:: TEXT PASSAGE ::
In New York City, restaurants, delis, and movie theaters may soon stop serving large cups of soda and other sugary drinks. A proposed ban would limit the sale of sugary bottled or fountain drinks to no more than 16 ounces per serving. Not included in the ban are diet soda and any drink that contains a good portion of juice or milk. This hype might make you think, should I switch from regular soda to diet soda? Regardless of where you live, here are some things to keep in mind before grabbing your next soft drink.
Regular Soda Roulette
A host of problems can crop up when you down sugary sodas. The American Journal of Clinical Nutrition points to sodas and other sugar-sweetened beverages as likely contributors to the overweight and obesity epidemic. On top of weight gain, full-sugar soda has been linked to cavities, type 2 diabetes, and heart disease, according to the Harvard School of Public Health. When soda consumption goes up, milk consumption goes down and so do important nutrients. Kids especially need healthy calcium for healthy bones. People also often don’t see soda as high-calorie because it doesn’t fill you up like solid foods. But a 20-ounce bottle of cola contains 240 calories—and takes about one hour of moderate walking to burn off.
Diet Soda Dilemma
So, eliminate the liquid sugar from soda and the problem is solved, right? “You’re not getting a free pass with diet soda,” said pediatrician and internal medicine physician, Vincent Cantone, MD of White Oak Pediatric and Adult Medicine.

:: EXTRACTED INFORMATION ::
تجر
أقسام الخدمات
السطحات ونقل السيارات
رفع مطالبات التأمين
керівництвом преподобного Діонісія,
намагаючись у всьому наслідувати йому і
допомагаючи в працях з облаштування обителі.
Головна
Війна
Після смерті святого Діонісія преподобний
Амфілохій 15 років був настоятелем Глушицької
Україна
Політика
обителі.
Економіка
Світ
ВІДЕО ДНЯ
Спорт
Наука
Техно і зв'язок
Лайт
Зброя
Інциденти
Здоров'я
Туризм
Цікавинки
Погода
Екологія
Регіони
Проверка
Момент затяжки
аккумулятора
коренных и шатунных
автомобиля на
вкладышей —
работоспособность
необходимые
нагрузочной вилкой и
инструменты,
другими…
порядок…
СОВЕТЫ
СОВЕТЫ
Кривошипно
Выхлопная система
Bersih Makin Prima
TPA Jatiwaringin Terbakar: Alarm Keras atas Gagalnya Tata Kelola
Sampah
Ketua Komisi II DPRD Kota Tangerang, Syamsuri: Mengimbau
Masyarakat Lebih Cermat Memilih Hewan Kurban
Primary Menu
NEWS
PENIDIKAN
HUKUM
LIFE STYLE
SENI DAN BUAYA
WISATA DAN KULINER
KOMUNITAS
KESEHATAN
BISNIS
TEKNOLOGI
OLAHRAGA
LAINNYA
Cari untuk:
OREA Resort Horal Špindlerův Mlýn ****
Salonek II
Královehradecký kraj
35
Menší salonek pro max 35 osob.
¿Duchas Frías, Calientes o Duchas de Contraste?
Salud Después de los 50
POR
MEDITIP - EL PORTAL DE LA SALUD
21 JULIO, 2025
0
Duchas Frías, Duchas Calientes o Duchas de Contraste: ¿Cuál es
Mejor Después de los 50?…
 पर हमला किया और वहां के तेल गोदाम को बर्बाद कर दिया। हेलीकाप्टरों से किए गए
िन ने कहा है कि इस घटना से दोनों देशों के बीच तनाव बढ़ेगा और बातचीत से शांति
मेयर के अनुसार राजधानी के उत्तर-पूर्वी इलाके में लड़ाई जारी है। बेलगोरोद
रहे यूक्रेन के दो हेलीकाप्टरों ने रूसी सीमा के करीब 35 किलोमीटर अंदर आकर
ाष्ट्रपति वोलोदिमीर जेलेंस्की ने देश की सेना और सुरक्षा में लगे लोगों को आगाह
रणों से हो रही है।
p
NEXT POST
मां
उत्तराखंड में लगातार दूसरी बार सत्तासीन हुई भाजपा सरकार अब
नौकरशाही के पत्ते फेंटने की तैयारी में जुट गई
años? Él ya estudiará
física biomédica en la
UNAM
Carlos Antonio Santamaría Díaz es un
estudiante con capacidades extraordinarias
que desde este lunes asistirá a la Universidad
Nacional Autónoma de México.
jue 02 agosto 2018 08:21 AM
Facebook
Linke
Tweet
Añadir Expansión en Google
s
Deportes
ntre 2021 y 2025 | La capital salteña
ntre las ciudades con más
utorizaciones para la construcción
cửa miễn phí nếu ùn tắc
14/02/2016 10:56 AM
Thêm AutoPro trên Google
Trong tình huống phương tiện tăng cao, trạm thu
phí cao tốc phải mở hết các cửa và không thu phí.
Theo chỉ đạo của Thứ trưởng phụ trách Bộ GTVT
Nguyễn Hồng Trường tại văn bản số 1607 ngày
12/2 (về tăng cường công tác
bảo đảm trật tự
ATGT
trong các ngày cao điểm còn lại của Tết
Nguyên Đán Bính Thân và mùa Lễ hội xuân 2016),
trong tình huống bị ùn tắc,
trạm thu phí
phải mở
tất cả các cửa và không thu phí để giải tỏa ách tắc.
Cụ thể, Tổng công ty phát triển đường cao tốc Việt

:: TASK REQUIREMENTS ::
1. Rewrite the soda article from "In New York" to "next soft drink.", replacing "diet soda" with "sugar-free soda".
2. Translate this sentence from the soda article into Spanish: "Kids especially need healthy calcium for healthy bones."
3. Continue the article on regular versus diet soda from where it stops.

:: ANSWERS TO EACH TASK ::
1.
In New York City, restaurants, delis, and movie theaters may soon stop serving large cups of soda and other sugary drinks. A proposed ban would limit the sale of sugary bottled or fountain drinks to no more than 16 ounces per serving. Not included in the ban are sugar-free soda and any drink that contains a good portion of juice or milk. This hype might make you think, should I switch from regular soda to sugar-free soda? Regardless of where you live, here are some things to keep in mind before grabbing your next soft drink.

2. Los niños, en especial, necesitan calcio saludable para tener huesos sanos.

3.
Your teeth and bones take a hit when consuming diet soda. Acids from soda erode tooth enamel and the phosphoric acid in soda can increase bone loss. The Yale Journal of Biology and Medicine sees a positive relationship between artificial sweeteners and weight gain, noting a sweet taste—whether sugar or artificial—enhances the human appetite.
What is a soda-lover to do? The best option is no soda, said Dr. Cantone. He suggests water, skim milk, iced tea, or sparkling water—anything without sugar. Along with soda, fruit juices and sport drinks offer little nutritional value and are considered “empty” calories. Even specialty coffee drinks can rack up the pounds. A whole milk, 12-ounce latte will add 200 calories to your daily intake.
If you must have a soda, think small and infrequent. Mini soda cans are hitting the market, as are home-based beverage systems. These coffee-brewing-like gizmos let you turn water into seltzer. Pair the sparkling stuff with a splash of fruit juice, and you get fizz minus the guilt. Remember: use soda as a treat, not a staple in your diet.